Just For Today, 24 Hours, ODAT

Living gratefully today, I fully appreciate the second and third chances life has given me. I give thanks for the hope that I feel as this day gets underway.

Our son Sam starts his senior year of high school today. I am on emotional roller coaster ride like none before as a parent, and this ride will likely go on for the next couple of years. Hang on! I am so proud of you Sam and I love you dearly.

Tomorrow I will return to the "17 Points of Clarity," but today I write about the other disease that is part of my life story--alcoholism. I mark another year of sobriety on this date, but more importantly I celebrate this day of recovery. "One day at a time"(ODAT) is anything but trite when talking about recovery from addiction. And it may sound simple, but it is not always easy. Some days, hours, moments are grueling, painful tests.
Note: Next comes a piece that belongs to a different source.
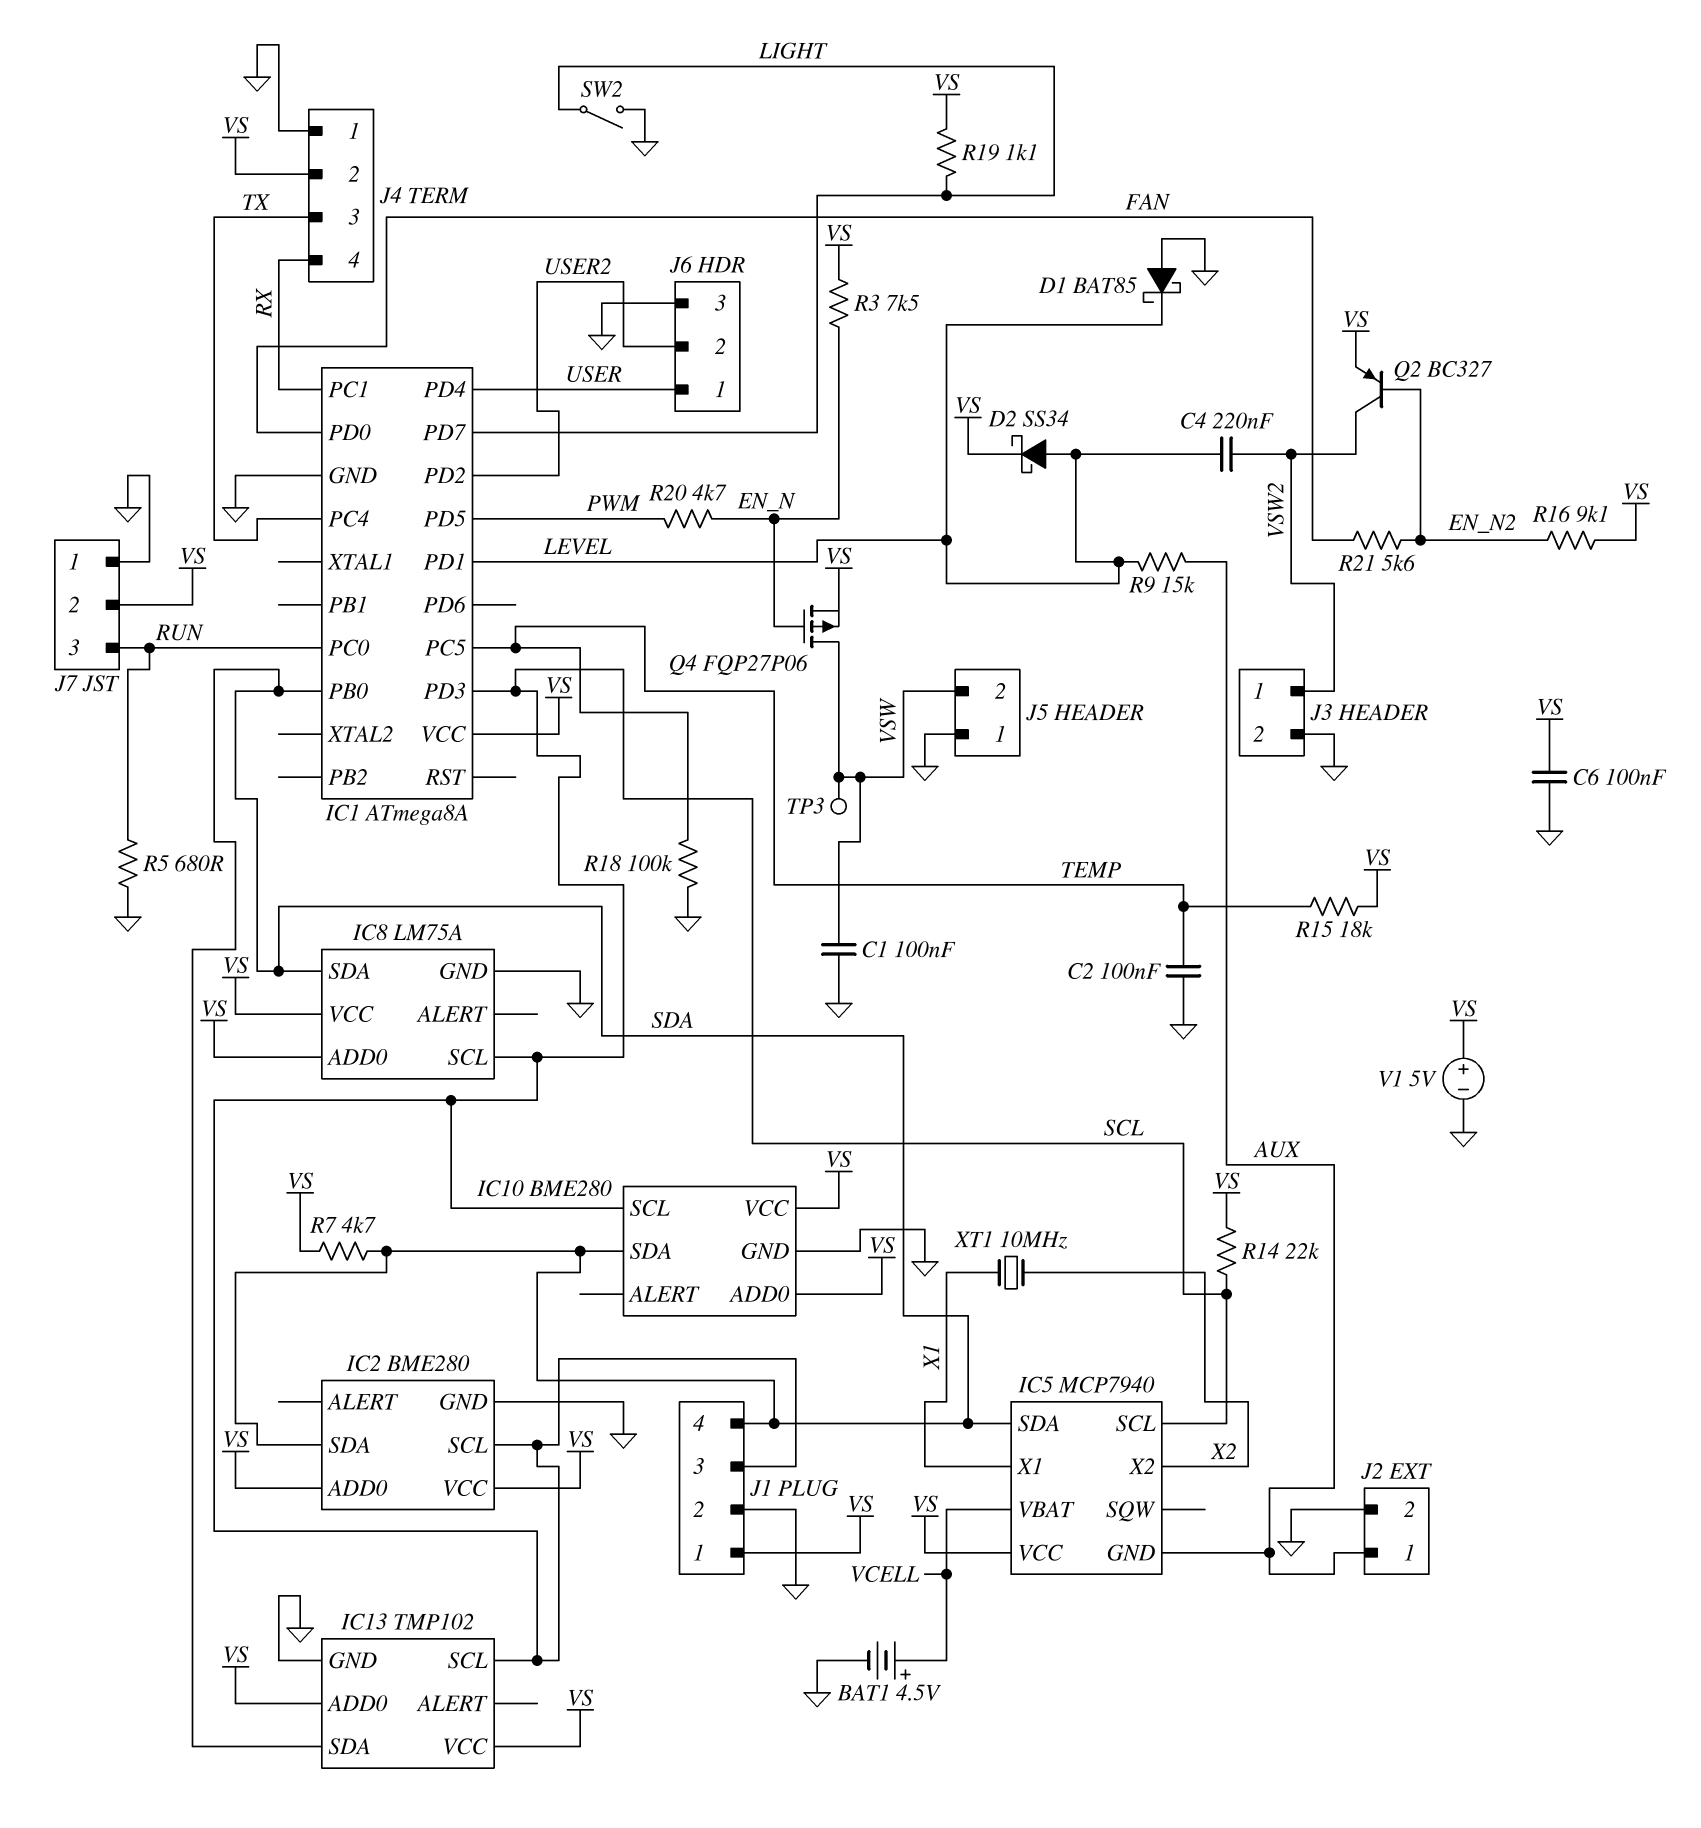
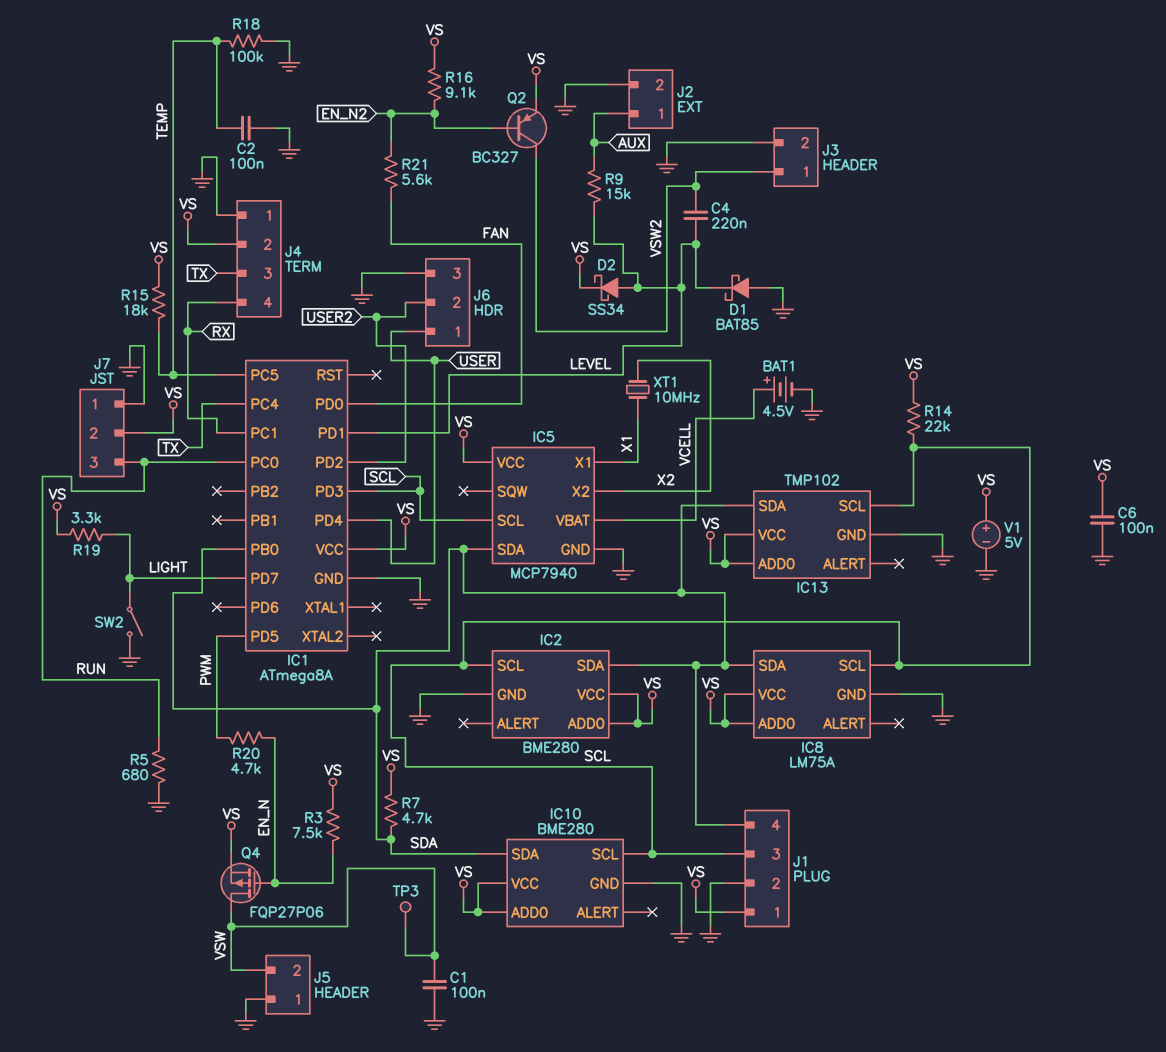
IC5 pin GND: AUX -> GND
R19: 1.1k (LIGHT, VS) -> 3.3k (LIGHT, VS)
Staying gratefully present helps each 24 hour segment go more smoothly. One drink was never enough. One day is, when I stay in it.

I have heard "Don’t get so many years that you forget the days." Sound advice.

Solid recovery, lived day by day, is not oblivious to yesterday or tomorrow, yet it is not stuck in the past or fearing the future. It is just doing my best to live fully today. That takes getting out of my own way and the caring support of many others, as well as a Higher Power/Great Spirit.

On a recent trip back home, I took a picture of this glass:


It's been around awhile. Probably something like 40 years. I often recall this memory when I see it. In August of 1986, after 464 days with no alcohol, and just white-knuckling it and being "strong," my alcoholic mind convinced me that I was "better" and could drink again. No one else was around, so I got a beer from the basement refrigerator, poured it in this glass, sat at the table and slowly drank it. Just to prove that I could stop at one.

That didn't last. I was to learn the valuable lesson of the progressive nature of alcoholism. Though I was never a daily drinker, I was soon getting drunk again and blacking out almost every time I drank. I would continue that pattern for three more years. I was intervened on in more ways than one, and found myself finally willing to seek help.

I continue to seek that help today. Never alone against this formidable disease, I have many friends and guides in recovery, and supportive family and friends outside of my recovery circle. I also have a Higher Power who has shown me grace and gratitude, humility, willingness, unconditional love, patience. A Higher Power who works through other people in amazing ways.

A resounding thank you to all who have helped me in my ongoing recovery. Onward! A day at a time.